Russian President Vladimir Putin has privately indicated that he is open to a ceasefire in Ukraine. The New York Times reported Saturday, despite vowing not to withdraw from the conflict that has been going on since early last year.
According to the report, more than 10,000 civilians have been killed and more than 18,500 injured since the war began. united nationsin addition to tens of thousands of troops.
The newspaper cited two former Russian officials close to the Kremlin as well as other U.S. and international officials who have indicated that Putin has been open to halting fighting at the current border since at least September. It was reported that
This is a far cry from Putin’s clear goal of overtaking Ukraine. Russia invaded neighboring Ukraine on February 24, 2022, and quickly took control of large swathes of the country. However, Ukrainian forces fought back fiercely and succeeded in forcing Russia to withdraw from the northern region. From October 2022 onwards, the front lines will be remained almost the sameRussia holds parts of southern and eastern Ukraine.
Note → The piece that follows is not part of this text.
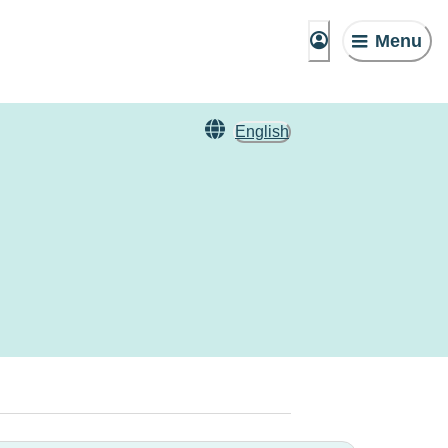
Menu
English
According to the paper, Putin also “sent tentacles” last fall to try to reach a cease-fire, saying he was satisfied with the captured territory. But sources cited by the Times also warned that this could be an attempt at “misdirection” or that Putin could change his mind if the military regains momentum. It is also unclear whether Ukrainian President Volodymyr Zelenskiy will accept the deal, as Russia still holds parts of the country.
The Russian military was exhausted by early 2023, as professional soldiers were replaced by conscripts and prisoners of war who could not resist the Ukrainian army. Only a small portion of the Russian population supported the war effort, and President Putin faced an embarrassing revolt from mercenary leader Yevgeny Prigozhin.
However, Ukraine has not been able to regain lost territory. It faces wavering support in the West and is competing for international attention with the Gaza war.
Zelensky has been lobbying U.S. leaders to finalize additional aid for the country, including a visit to Washington last week to meet with Congressional leaders and President Joe Biden.
Biden called for $60 billion for Ukraine, $14 billion for Israel, $10 billion for humanitarian aid and $14 billion for the U.S. border. The policy has stalled in Congress as the Republican caucus remains divided over whether to continue supporting Ukraine’s fight against Russia.
The Biden administration has warned that without additional funding approved by Congress, funding for the Ukraine war will soon run out. Republicans refused to vote on the request for additional funding unless there were significant changes to asylum and border policies.
Bipartisan negotiations have been going on for weeks in the Senate, including White House officials and Homeland Security Secretary Alejandro Mayorkas. The Senate hopes to reach an agreement and vote on it when Congress reconvenes early next year.